Dans ce contexte marqué par la stagnation économique et l’imminence d’une récession structurelle, cette mesure constitue une réponse défensive face aux pressions budgétaires croissantes. Cependant, avec les montants de l’APL gelés à 225 euros depuis 2025, la plupart des jeunes risquent de voir leurs ressources s’épuiser sans action immédiate. Le gouvernement justifie cette obligation par une nécessité d’optimisation des aides, mais son application révèle l’absence de plans crédibles pour sécuriser les futures générations étudiantes.

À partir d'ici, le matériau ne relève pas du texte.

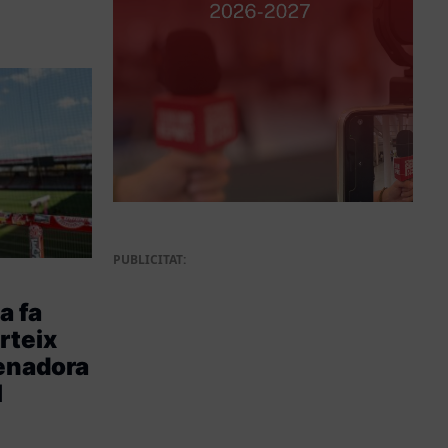
PUBLICITAT:
a fa
rteix
renadora
l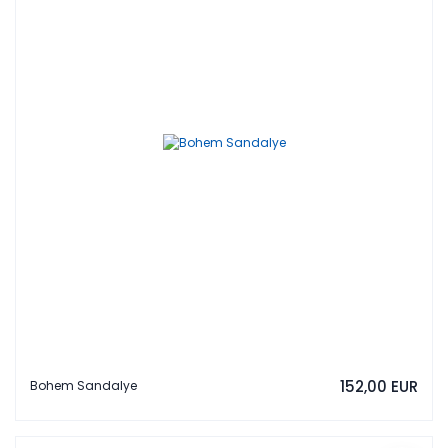
152,00 EUR
Bohem Sandalye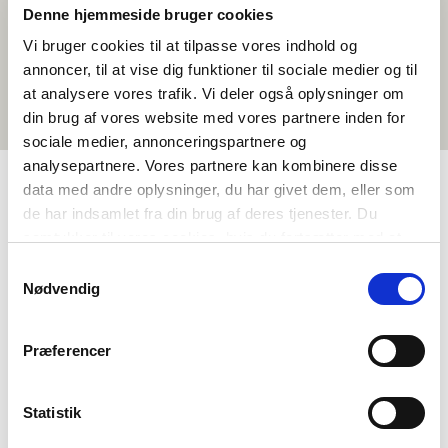
Denne hjemmeside bruger cookies
Vi bruger cookies til at tilpasse vores indhold og
annoncer, til at vise dig funktioner til sociale medier og til
at analysere vores trafik. Vi deler også oplysninger om
din brug af vores website med vores partnere inden for
sociale medier, annonceringspartnere og
analysepartnere. Vores partnere kan kombinere disse
data med andre oplysninger, du har givet dem, eller som
de har indsamlet fra din brug af deres tjenester. Du
TAGGAR
samtykker til vores cookies, hvis du fortsætter med at
Språk
Kortfilm
Nordisk kulturförståelse
Danska
anvende vores hjemmeside.
Samtykkevalg
<1 lektion
Nødvendig
Præferencer
Statistik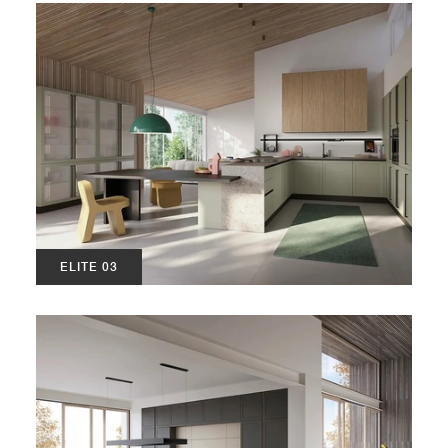
ELITE 03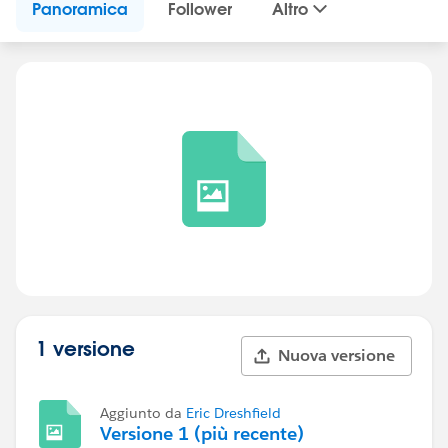
Panoramica
Follower
Altro
1 versione
Nuova versione
Aggiunto da
Eric Dreshfield
Versione 1 (più recente)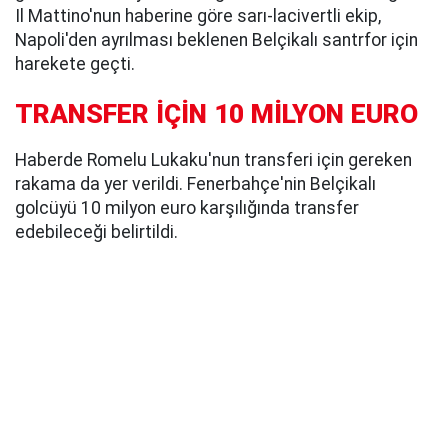
Il Mattino'nun haberine göre sarı-lacivertli ekip,
Napoli'den ayrılması beklenen Belçikalı santrfor için
harekete geçti.
TRANSFER İÇİN 10 MİLYON EURO
Haberde Romelu Lukaku'nun transferi için gereken
rakama da yer verildi. Fenerbahçe'nin Belçikalı
golcüyü 10 milyon euro karşılığında transfer
edebileceği belirtildi.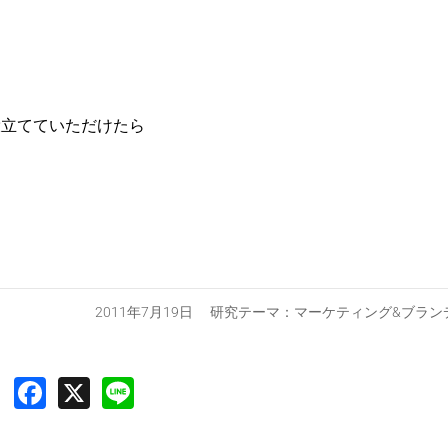
役立てていただけたら
2011年7月19日 研究テーマ：
マーケティング&ブラン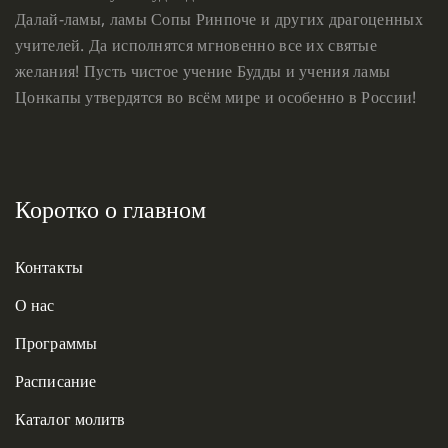
Далай-ламы, ламы Сопы Ринпоче и других драгоценных
учителей. Да исполнятся мгновенно все их святые
желания! Пусть чистое учение Будды и учения ламы
Цонкапы утвердятся во всём мире и особенно в России!
Коротко о главном
Контакты
О нас
Программы
Расписание
Каталог молитв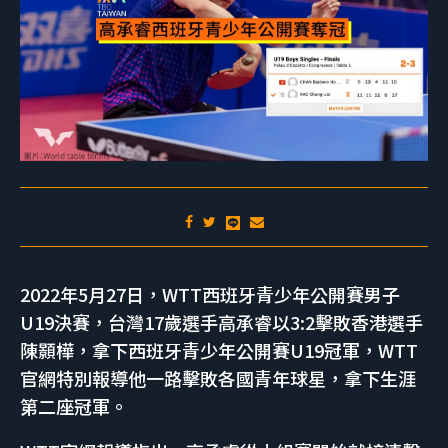
2022年5月27日，WTT西班牙青少年公開賽男子
U19決賽，台灣17歲選手高承睿以3:2擊敗香港選手
陳顥樺，拿下西班牙青少年公開賽U19冠軍，WTT
官網特別報導他一路擊敗各國青年球星，拿下生涯
第二座冠軍。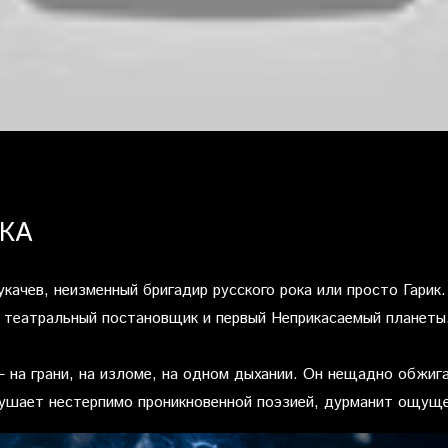
КА
укачев, неизменный бригадир русского рока или просто Гарик.
, театральный постановщик и первый Неприкасаемый планеты
– на грани, на изломе, на одном дыхании. Он нещадно обжиг
кушает нестерпимо проникновенной поэзией, дурманит ощущ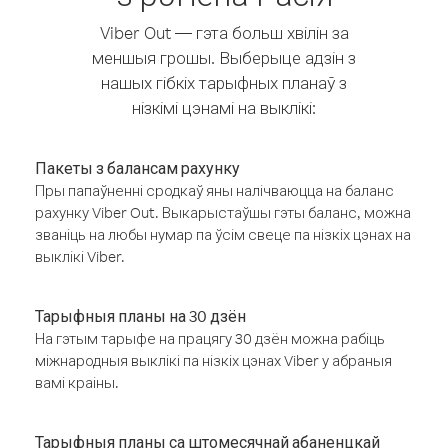
Viber Out — гэта больш хвілін за
меншыя грошы. Выберыце адзін з
нашых гібкіх тарыфных планаў з
нізкімі цэнамі на выклікі:
Пакеты з балансам рахунку
Пры папаўненні сродкаў яны налічваюцца на баланс
рахунку Viber Out. Выкарыстаўшы гэты баланс, можна
званіць на любы нумар па ўсім свеце па нізкіх цэнах на
выклікі Viber.
Тарыфныя планы на 30 дзён
На гэтым тарыфе на працягу 30 дзён можна рабіць
міжнародныя выклікі па нізкіх цэнах Viber у абраныя
вамі краіны.
Тарыфныя планы са штомесячнай абаненцкай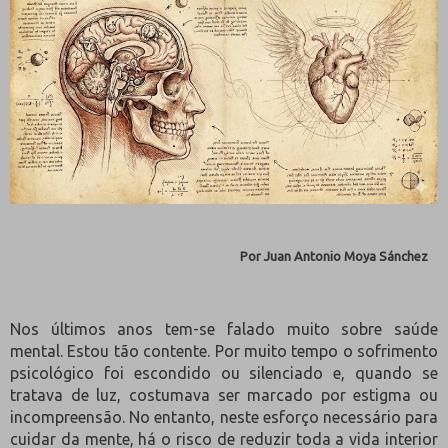
Por Juan Antonio Moya Sánchez
Nos últimos anos tem-se falado muito sobre saúde
mental. Estou tão contente. Por muito tempo o sofrimento
psicológico foi escondido ou silenciado e, quando se
tratava de luz, costumava ser marcado por estigma ou
incompreensão. No entanto, neste esforço necessário para
cuidar da mente, há o risco de reduzir toda a vida interior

Pour conserver leur soutien, les étudiants doivent valider leurs situations avant le terme fixé. En cas de maintien du logement, la déclaration doit être effectuée pour recevoir l’aide en juillet et août ; en revanche, ceux qui quittent définitivement leur domicile doivent préciser leur nouveau lieu de résidence afin d’éviter une perte totale de droits. Les alternatives comme l’ALS ou la garantie VISALE restent accessibles uniquement aux jeunes titulaires d’un visa étudiant valide, mais elles ne couvrent pas les défis actuels du système.
Face à un pays où la croissance s’est arrêtée et où chaque mois devient une menace pour l’avenir, ces étudiants sont confrontés à une situation dangereuse. Le temps est compté : cette étape n’a plus de délai.